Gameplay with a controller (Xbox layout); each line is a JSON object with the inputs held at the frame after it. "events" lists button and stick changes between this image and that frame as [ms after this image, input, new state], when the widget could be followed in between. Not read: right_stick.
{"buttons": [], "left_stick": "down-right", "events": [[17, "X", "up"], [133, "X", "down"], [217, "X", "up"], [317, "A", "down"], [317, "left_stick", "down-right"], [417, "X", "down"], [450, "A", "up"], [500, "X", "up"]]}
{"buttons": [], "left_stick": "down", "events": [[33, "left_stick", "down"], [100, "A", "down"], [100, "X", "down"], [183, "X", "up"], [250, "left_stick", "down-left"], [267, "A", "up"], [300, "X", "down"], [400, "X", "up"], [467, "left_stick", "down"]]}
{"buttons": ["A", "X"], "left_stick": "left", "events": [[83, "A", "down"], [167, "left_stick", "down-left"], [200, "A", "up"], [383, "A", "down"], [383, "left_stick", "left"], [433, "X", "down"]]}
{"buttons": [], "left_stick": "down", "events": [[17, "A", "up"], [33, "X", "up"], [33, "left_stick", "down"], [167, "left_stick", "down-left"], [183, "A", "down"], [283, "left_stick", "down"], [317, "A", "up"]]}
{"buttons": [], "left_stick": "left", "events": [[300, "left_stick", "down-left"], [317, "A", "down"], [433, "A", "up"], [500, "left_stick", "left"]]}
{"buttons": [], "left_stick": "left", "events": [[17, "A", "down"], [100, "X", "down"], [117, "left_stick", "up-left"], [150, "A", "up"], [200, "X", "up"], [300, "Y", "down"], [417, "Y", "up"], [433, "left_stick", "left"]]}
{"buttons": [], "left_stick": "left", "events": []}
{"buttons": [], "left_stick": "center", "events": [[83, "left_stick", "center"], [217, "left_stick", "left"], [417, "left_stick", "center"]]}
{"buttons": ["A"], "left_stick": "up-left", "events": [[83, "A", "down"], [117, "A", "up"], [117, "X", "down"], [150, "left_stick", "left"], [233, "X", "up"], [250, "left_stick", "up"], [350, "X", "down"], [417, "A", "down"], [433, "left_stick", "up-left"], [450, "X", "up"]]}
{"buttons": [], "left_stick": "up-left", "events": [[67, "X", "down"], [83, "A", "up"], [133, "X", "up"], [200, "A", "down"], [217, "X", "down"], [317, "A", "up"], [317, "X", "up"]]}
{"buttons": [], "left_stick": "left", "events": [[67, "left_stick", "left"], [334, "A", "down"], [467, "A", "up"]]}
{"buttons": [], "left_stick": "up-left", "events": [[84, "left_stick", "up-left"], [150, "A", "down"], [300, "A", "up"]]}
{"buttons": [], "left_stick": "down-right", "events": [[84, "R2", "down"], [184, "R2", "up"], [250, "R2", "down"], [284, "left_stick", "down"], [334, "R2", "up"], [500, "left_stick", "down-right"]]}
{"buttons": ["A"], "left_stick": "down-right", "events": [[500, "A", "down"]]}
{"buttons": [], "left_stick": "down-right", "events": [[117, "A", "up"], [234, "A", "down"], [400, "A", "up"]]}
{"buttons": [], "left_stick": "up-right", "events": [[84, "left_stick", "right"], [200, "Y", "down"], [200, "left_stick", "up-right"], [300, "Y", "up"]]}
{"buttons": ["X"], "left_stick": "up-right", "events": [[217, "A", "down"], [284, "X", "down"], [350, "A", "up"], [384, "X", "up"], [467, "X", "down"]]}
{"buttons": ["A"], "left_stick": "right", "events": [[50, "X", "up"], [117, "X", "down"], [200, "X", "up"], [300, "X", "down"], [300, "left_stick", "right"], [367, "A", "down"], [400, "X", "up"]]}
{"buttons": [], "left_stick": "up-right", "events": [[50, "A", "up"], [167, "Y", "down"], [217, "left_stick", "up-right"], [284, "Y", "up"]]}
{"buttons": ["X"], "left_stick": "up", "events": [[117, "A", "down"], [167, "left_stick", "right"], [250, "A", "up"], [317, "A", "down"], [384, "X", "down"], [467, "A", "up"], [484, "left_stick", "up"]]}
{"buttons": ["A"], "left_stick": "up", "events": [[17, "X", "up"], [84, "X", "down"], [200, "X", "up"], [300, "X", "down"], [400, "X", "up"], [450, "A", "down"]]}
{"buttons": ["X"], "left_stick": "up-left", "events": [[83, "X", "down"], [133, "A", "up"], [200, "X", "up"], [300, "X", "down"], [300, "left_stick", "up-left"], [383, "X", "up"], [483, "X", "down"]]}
# # # #
Problem to work on -> Would you mind giving all the records again exactly?

Solution ->
Gameplay with a controller (Xbox layout); each line is a JSON object with the inputs held at the frame after it. "events" lists button and stick changes between this image and that frame as [ms after this image, input, new state], when the widget could be followed in between. Not read: right_stick.
{"buttons": [], "left_stick": "down-right", "events": [[17, "X", "up"], [133, "X", "down"], [217, "X", "up"], [317, "A", "down"], [317, "left_stick", "down-right"], [417, "X", "down"], [450, "A", "up"], [500, "X", "up"]]}
{"buttons": [], "left_stick": "down", "events": [[33, "left_stick", "down"], [100, "A", "down"], [100, "X", "down"], [183, "X", "up"], [250, "left_stick", "down-left"], [267, "A", "up"], [300, "X", "down"], [400, "X", "up"], [467, "left_stick", "down"]]}
{"buttons": ["A", "X"], "left_stick": "left", "events": [[83, "A", "down"], [167, "left_stick", "down-left"], [200, "A", "up"], [383, "A", "down"], [383, "left_stick", "left"], [433, "X", "down"]]}
{"buttons": [], "left_stick": "down", "events": [[17, "A", "up"], [33, "X", "up"], [33, "left_stick", "down"], [167, "left_stick", "down-left"], [183, "A", "down"], [283, "left_stick", "down"], [317, "A", "up"]]}
{"buttons": [], "left_stick": "left", "events": [[300, "left_stick", "down-left"], [317, "A", "down"], [433, "A", "up"], [500, "left_stick", "left"]]}
{"buttons": [], "left_stick": "left", "events": [[17, "A", "down"], [100, "X", "down"], [117, "left_stick", "up-left"], [150, "A", "up"], [200, "X", "up"], [300, "Y", "down"], [417, "Y", "up"], [433, "left_stick", "left"]]}
{"buttons": [], "left_stick": "left", "events": []}
{"buttons": [], "left_stick": "center", "events": [[83, "left_stick", "center"], [217, "left_stick", "left"], [417, "left_stick", "center"]]}
{"buttons": ["A"], "left_stick": "up-left", "events": [[83, "A", "down"], [117, "A", "up"], [117, "X", "down"], [150, "left_stick", "left"], [233, "X", "up"], [250, "left_stick", "up"], [350, "X", "down"], [417, "A", "down"], [433, "left_stick", "up-left"], [450, "X", "up"]]}
{"buttons": [], "left_stick": "up-left", "events": [[67, "X", "down"], [83, "A", "up"], [133, "X", "up"], [200, "A", "down"], [217, "X", "down"], [317, "A", "up"], [317, "X", "up"]]}
{"buttons": [], "left_stick": "left", "events": [[67, "left_stick", "left"], [334, "A", "down"], [467, "A", "up"]]}
{"buttons": [], "left_stick": "up-left", "events": [[84, "left_stick", "up-left"], [150, "A", "down"], [300, "A", "up"]]}
{"buttons": [], "left_stick": "down-right", "events": [[84, "R2", "down"], [184, "R2", "up"], [250, "R2", "down"], [284, "left_stick", "down"], [334, "R2", "up"], [500, "left_stick", "down-right"]]}
{"buttons": ["A"], "left_stick": "down-right", "events": [[500, "A", "down"]]}
{"buttons": [], "left_stick": "down-right", "events": [[117, "A", "up"], [234, "A", "down"], [400, "A", "up"]]}
{"buttons": [], "left_stick": "up-right", "events": [[84, "left_stick", "right"], [200, "Y", "down"], [200, "left_stick", "up-right"], [300, "Y", "up"]]}
{"buttons": ["X"], "left_stick": "up-right", "events": [[217, "A", "down"], [284, "X", "down"], [350, "A", "up"], [384, "X", "up"], [467, "X", "down"]]}
{"buttons": ["A"], "left_stick": "right", "events": [[50, "X", "up"], [117, "X", "down"], [200, "X", "up"], [300, "X", "down"], [300, "left_stick", "right"], [367, "A", "down"], [400, "X", "up"]]}
{"buttons": [], "left_stick": "up-right", "events": [[50, "A", "up"], [167, "Y", "down"], [217, "left_stick", "up-right"], [284, "Y", "up"]]}
{"buttons": ["X"], "left_stick": "up", "events": [[117, "A", "down"], [167, "left_stick", "right"], [250, "A", "up"], [317, "A", "down"], [384, "X", "down"], [467, "A", "up"], [484, "left_stick", "up"]]}
{"buttons": ["A"], "left_stick": "up", "events": [[17, "X", "up"], [84, "X", "down"], [200, "X", "up"], [300, "X", "down"], [400, "X", "up"], [450, "A", "down"]]}
{"buttons": ["X"], "left_stick": "up-left", "events": [[83, "X", "down"], [133, "A", "up"], [200, "X", "up"], [300, "X", "down"], [300, "left_stick", "up-left"], [383, "X", "up"], [483, "X", "down"]]}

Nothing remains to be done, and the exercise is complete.